Well, we talked with a bunch of the talented jugglers around us, watched jealously as a tiny, tiny boy getting his first unicycle lesson on a tiny, tiny unicycle, and gawked at the wide array of missiles soaring from hand to hand and at the apparently never-ending basketball game. After about 45 minutes or so, my daughter said, “We don’t know how to do these things. We don’t belong here.” It was still an hour until the fire show.

And then, who should take us over? Dan Chan, Magic Man. He asked my daughter if she knew how to juggle. She answered, “A little.” He offered her a lesson. She shyly refused. Dan did not give up. He asked ME if I knew how to juggle. I said, “Not a bit.” He said, “Are you willing to learn? Come over here.” So I went. And my daughter followed.

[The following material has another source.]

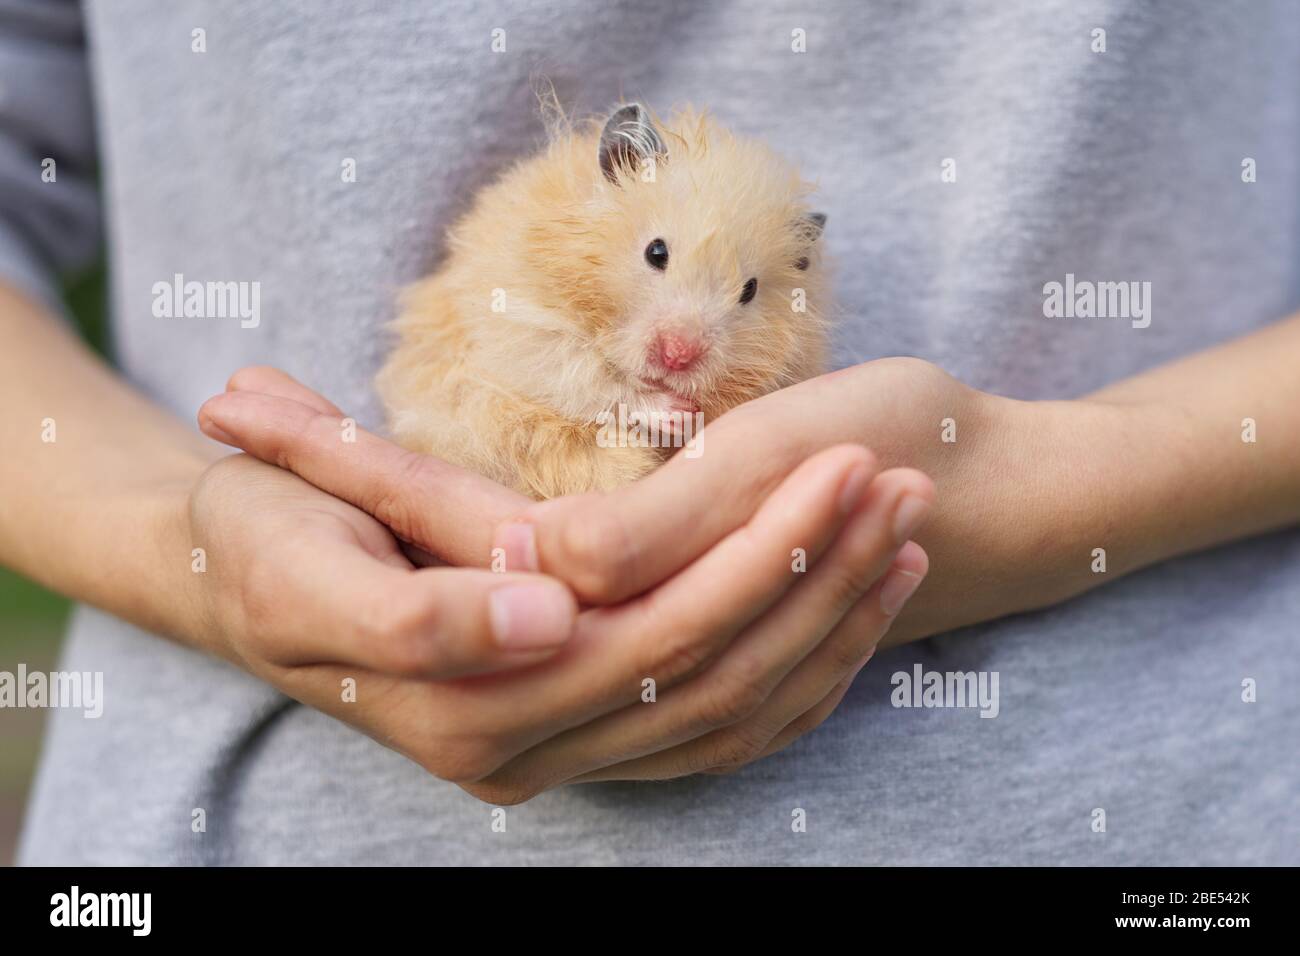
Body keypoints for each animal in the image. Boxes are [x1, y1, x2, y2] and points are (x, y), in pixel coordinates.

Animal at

Dan handed me the most enchanting juggling balls you’ve ever felt. They are called GBallz and they are made of buttery leather and stuffed with millet. They seem to be the perfect size for any hand. They have a very reassuring weight as they drop into your palm. When they fall, they make a very, very quiet, non-embarrassing splat and THEY DO NOT ROLL AWAY.

So poor Dan started to teach me to juggle. I was an attentive but inept student. And by then Dan could see that my daughter was begging to just hold the GBallz, let alone learn from Dan. He looked at my daughter and said, “She’ll be juggling in 20 minutes.” He gave her three GBallz. (We later learned that this was very kind, since they are very expensive and we were sorely tempted to take them home so we could keep juggling them all night and for the rest of our lives ….)

Dan is just a fantastic teacher. He shows you something, and then he lets you try it and gives you feedback. Then he says something like, “Do that ten times and then you’ll learn something else.” Then he walks away and shows back up a little later when you’re ready to learn more.

I learned to juggle two balls fairly well considering I have no talent in this area. My daughter was juggling three pretty nicely before an hour or so had passed. People whose juggling we admired kept walking up to us and giving us helpful tips.

In no time at all, the incredible, wonderful, exceptional fire show was on. At fire show, there was a guy on a unicycle making origami from burning paper, shouting in Spanish and English for us to cheer him on. There was a guy with a burning whip. There were several flaming unicycle-riders juggling fire. There was a fire-eater and a fire-dancer and the music was great and the space in which we watched was comfortable and beautiful.

The Berkeley 2010 Juggling and Unicycling Festival runs through tomorrow, Sunday, July 11. If you can go tomorrow, go. If you can’t, look for it next year and go to their workshops. (Everything except a show on Saturday night was free, far as I know.)